Today’s title is actually the lovingly borrowed title of a song written by Sandy Denny in 1967 and recorded by a variety of artists over the years—the signature recording, in my estimation, made by silky-voiced Judy Collins.
As those of you who follow my blog (thank you!) have no doubt deduced, I have a time and discipline issue, which is one of the reasons why I haven’t yet written The Great American Novel. On paper, at least. I’ve been joking for years that I’ve written it in the bathtub a zillion times—the problem being that all of those words fly off to Neverland once I get to the typewriter.
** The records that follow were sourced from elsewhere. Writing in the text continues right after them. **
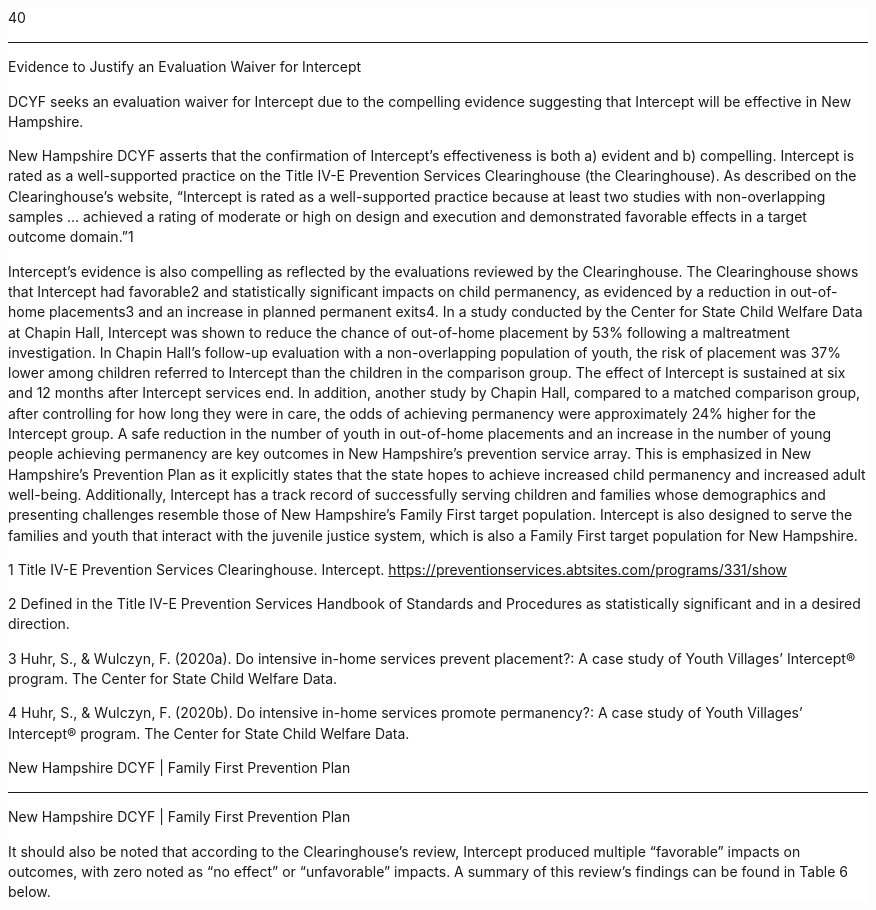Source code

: 40

---

Evidence to Justify an Evaluation Waiver for Intercept

DCYF seeks an evaluation waiver for Intercept due to the compelling evidence suggesting that Intercept will be effective in New Hampshire.

New Hampshire DCYF asserts that the confirmation of Intercept’s effectiveness is both a) evident and b) compelling. Intercept is rated as a well-supported practice on the Title IV-E Prevention Services Clearinghouse (the Clearinghouse). As described on the Clearinghouse’s website, “Intercept is rated as a well-supported practice because at least two studies with non-overlapping samples … achieved a rating of moderate or high on design and execution and demonstrated favorable effects in a target outcome domain.”1

Intercept’s evidence is also compelling as reflected by the evaluations reviewed by the Clearinghouse. The Clearinghouse shows that Intercept had favorable2 and statistically significant impacts on child permanency, as evidenced by a reduction in out-of-home placements3 and an increase in planned permanent exits4. In a study conducted by the Center for State Child Welfare Data at Chapin Hall, Intercept was shown to reduce the chance of out-of-home placement by 53% following a maltreatment investigation. In Chapin Hall’s follow-up evaluation with a non-overlapping population of youth, the risk of placement was 37% lower among children referred to Intercept than the children in the comparison group. The effect of Intercept is sustained at six and 12 months after Intercept services end. In addition, another study by Chapin Hall, compared to a matched comparison group, after controlling for how long they were in care, the odds of achieving permanency were approximately 24% higher for the Intercept group. A safe reduction in the number of youth in out-of-home placements and an increase in the number of young people achieving permanency are key outcomes in New Hampshire’s prevention service array. This is emphasized in New Hampshire’s Prevention Plan as it explicitly states that the state hopes to achieve increased child permanency and increased adult well-being. Additionally, Intercept has a track record of successfully serving children and families whose demographics and presenting challenges resemble those of New Hampshire’s Family First target population. Intercept is also designed to serve the families and youth that interact with the juvenile justice system, which is also a Family First target population for New Hampshire.

1 Title IV-E Prevention Services Clearinghouse. Intercept. https://preventionservices.abtsites.com/programs/331/show

2 Defined in the Title IV-E Prevention Services Handbook of Standards and Procedures as statistically significant and in a desired direction.

3 Huhr, S., & Wulczyn, F. (2020a). Do intensive in-home services prevent placement?: A case study of Youth Villages’ Intercept® program. The Center for State Child Welfare Data.

4 Huhr, S., & Wulczyn, F. (2020b). Do intensive in-home services promote permanency?: A case study of Youth Villages’ Intercept® program. The Center for State Child Welfare Data.

New Hampshire DCYF | Family First Prevention Plan

---

New Hampshire DCYF | Family First Prevention Plan

It should also be noted that according to the Clearinghouse’s review, Intercept produced multiple “favorable” impacts on outcomes, with zero noted as “no effect” or “unfavorable” impacts. A summary of this review’s findings can be found in Table 6 below.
Yes, I have been making this excuse since I had that most wondrous of typewriters, an IBM Selectric that I got for $10 when the junior college nearby was upgrading equipment. Best $10 I ever spent.
The honest-to-goodness truth—in the event that you’re not already way ahead of me on this one—is that I am highly unlikely EVER to write The Great American Novel, partly because I’m better at character than plot, and partly because I struggle terribly with focus. This blog keeps me writing, and that’s a very good thing. Writers, even those who are not destined for greatness or even for publication, need to write. Perhaps naively, I had thought that once the crush of intense, deadline-driven work assignments had eased, I would have no trouble finding time to write. But here’s the simple truth: I am now both busier and lazier, and the fact that I no longer have to obligate all of my day to work has made it much easier to obligate it to nothing at all. And so the time goes by—a little of this, a little of that. I am busy. Household chores, time with family and friends, playing around in the kitchen or garden, binging Euro and Brit TV (which, actually, is a good thing since it keeps me accustomed to hearing French, Italian, or German).
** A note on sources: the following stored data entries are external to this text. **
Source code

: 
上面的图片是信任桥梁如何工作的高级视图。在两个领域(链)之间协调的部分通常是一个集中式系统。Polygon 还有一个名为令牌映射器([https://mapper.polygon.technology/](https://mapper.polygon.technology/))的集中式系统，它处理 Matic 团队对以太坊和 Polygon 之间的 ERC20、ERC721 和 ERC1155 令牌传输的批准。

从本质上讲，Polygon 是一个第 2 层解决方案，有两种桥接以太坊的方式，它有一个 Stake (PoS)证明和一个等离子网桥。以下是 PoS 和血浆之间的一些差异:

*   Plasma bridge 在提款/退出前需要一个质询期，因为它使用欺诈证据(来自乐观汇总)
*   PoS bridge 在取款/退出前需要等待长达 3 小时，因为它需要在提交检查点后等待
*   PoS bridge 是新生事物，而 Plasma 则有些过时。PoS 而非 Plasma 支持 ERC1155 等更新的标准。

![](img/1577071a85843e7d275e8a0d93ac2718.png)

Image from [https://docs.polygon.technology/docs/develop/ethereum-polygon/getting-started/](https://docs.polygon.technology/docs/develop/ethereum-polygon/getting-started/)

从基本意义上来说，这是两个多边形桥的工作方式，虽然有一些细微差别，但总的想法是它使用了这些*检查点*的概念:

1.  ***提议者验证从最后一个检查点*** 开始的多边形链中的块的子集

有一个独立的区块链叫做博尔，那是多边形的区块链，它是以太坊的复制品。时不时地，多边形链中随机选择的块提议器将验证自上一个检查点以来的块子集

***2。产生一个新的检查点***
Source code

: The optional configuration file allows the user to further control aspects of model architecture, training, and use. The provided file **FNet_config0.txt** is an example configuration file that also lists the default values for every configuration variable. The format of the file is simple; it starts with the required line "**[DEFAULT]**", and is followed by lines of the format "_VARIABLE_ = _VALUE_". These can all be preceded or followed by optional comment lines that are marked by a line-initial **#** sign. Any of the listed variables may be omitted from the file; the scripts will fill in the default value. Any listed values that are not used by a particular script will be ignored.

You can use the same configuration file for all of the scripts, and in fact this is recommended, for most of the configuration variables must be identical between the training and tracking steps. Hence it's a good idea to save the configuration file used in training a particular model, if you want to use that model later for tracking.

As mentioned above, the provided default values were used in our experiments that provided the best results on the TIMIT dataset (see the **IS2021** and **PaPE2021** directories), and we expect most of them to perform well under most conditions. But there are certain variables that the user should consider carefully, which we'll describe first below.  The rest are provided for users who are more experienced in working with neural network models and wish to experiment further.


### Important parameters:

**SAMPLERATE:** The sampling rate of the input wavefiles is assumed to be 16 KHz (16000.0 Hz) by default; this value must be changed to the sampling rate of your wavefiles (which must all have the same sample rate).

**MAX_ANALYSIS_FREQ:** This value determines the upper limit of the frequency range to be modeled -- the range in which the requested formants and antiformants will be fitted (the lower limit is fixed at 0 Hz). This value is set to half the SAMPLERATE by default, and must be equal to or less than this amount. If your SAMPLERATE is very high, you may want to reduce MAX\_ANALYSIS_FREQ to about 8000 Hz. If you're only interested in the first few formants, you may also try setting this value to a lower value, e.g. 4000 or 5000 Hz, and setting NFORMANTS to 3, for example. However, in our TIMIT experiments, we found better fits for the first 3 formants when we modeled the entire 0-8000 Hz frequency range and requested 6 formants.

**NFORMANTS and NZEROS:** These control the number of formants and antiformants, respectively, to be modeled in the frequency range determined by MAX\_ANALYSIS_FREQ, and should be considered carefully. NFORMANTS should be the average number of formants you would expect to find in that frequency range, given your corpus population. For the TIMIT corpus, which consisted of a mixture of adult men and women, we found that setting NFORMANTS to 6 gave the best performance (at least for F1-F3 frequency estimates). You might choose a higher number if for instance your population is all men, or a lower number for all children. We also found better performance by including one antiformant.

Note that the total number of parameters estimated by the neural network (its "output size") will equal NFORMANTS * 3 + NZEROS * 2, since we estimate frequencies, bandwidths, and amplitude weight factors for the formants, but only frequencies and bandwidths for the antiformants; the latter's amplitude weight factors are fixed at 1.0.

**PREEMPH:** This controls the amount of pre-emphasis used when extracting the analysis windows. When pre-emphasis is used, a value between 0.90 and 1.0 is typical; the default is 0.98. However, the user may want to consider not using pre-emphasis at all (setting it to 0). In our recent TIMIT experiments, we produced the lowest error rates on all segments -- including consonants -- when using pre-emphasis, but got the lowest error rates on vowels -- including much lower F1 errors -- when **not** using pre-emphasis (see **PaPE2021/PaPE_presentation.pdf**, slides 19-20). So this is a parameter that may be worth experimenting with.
While there is great freedom is knowing that I don’t HAVE to do anything on a particular day because I don’t HAVE to be anywhere or do anything that day or even the next, there is also frustration that I haven’t been more productive, and that time is not slipping, but flying by.
Meanwhile, I have a paper folder stuffed with aborted writing attempts, some from nearly 40 years ago, that are probably worth revisiting. Plus an electronic file of remnants from the last 25 years. I used to say that I wanted to complete one fairly solid piece of fiction in my lifetime. The only obstacle to that goal is my own commitment. Thanks to the blog and Twitter world, some personal acquaintances who are accomplished and published writers, and to wonderful books like Parting the Curtains, I have no illusions about that the nature of that commitment. It is deep and unequivocal and definitely not for the faint of heart. Or the lazy and unfocused. You don’t play at writing.
Well, I may give it one last go. We will see.